1. A. Bruzzone, Concordantia in Flavium Merobaudem (Alpha-Omega A 199; Hildesheim, 1998). Note also the useful volume on the panegyric genre in the same series: T. Janson, A Concordance to the Latin Panegyrics : A Concordance To The XII Panegyrici Latini and to the Panegyrical Texts and Fragments of Symmachus, Ausonius, Merobaudes, Ennodius, Cassiodorus (Alpha-Omega A 37; Hildesheim, 1979).
2. F.M. Clover, Flavius Merobaudes: A Translation and Historical Commentary (Transactions of the American Philosophical Society n.s. 61.1; Philadelphia, 1971).
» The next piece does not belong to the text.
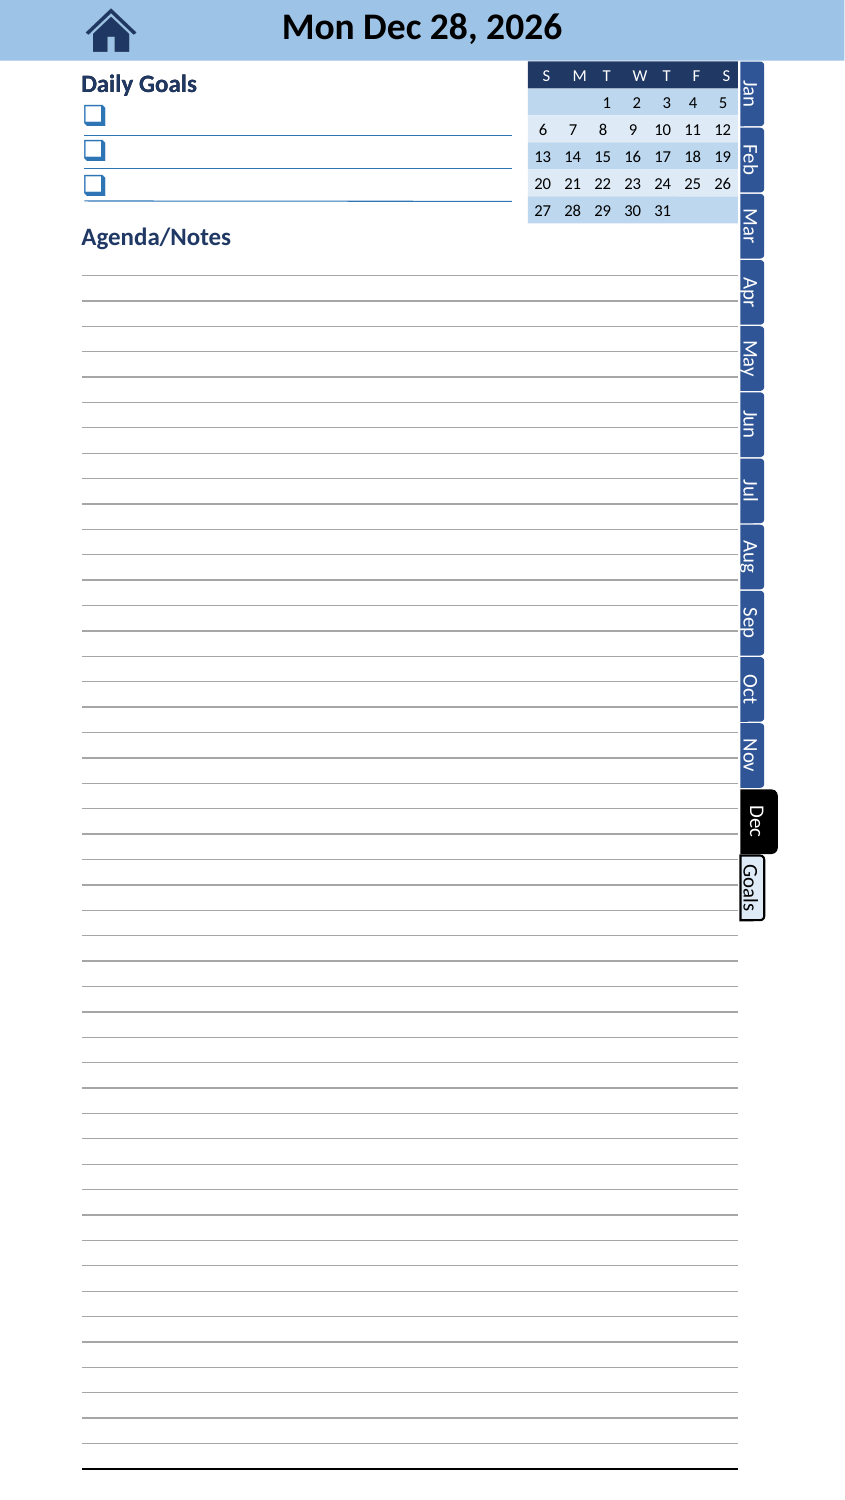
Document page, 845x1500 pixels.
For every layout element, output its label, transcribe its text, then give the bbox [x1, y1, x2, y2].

3. In a fine passage (lines 112-19, pp. 188-95), his father, Gaudentius, is compared to self-sacrificing early Republican heroes, the Fabii and Decii (a clear echo of Silius at line 117, p. 193), while the actual circumstances of his killing employ a highly compressed metonymy. M. seems to suggest the assassin got close by pretending to present a petition: callidus et falsa tectus prece perculit ensis (line 114, pp. 190-1; Clover 1971 p. 56).
4. The relevant part of Book XII of Renatus Frigeridus's lost history is quoted in Gregory of Tours, Historiae II.8.
5. F. Vollmer, Fl. Merobaudis reliquiae. Blossii Aemilii Dracontii Carmina. Eugenii Toletani episcopi Carmina et epistulae (Monumenta Germaniae Historica Auctores Antiquissimi 14; Berlin, 1905 [repr. 1984]).
6. The few editions and translations of M. are discussed and listed by B. on pp. 75-6 and 297.
7. The only article I have been able to find is: A. Bruzzone, 'In margine a Flavio Merobaude, grat. act. fr. IA, ll. 5-7,' Invigilata Lucernis 24 (2002).
8. See the website of Textes pour l'histoire de l'Antiquité tardive, which lists work in progress on this area.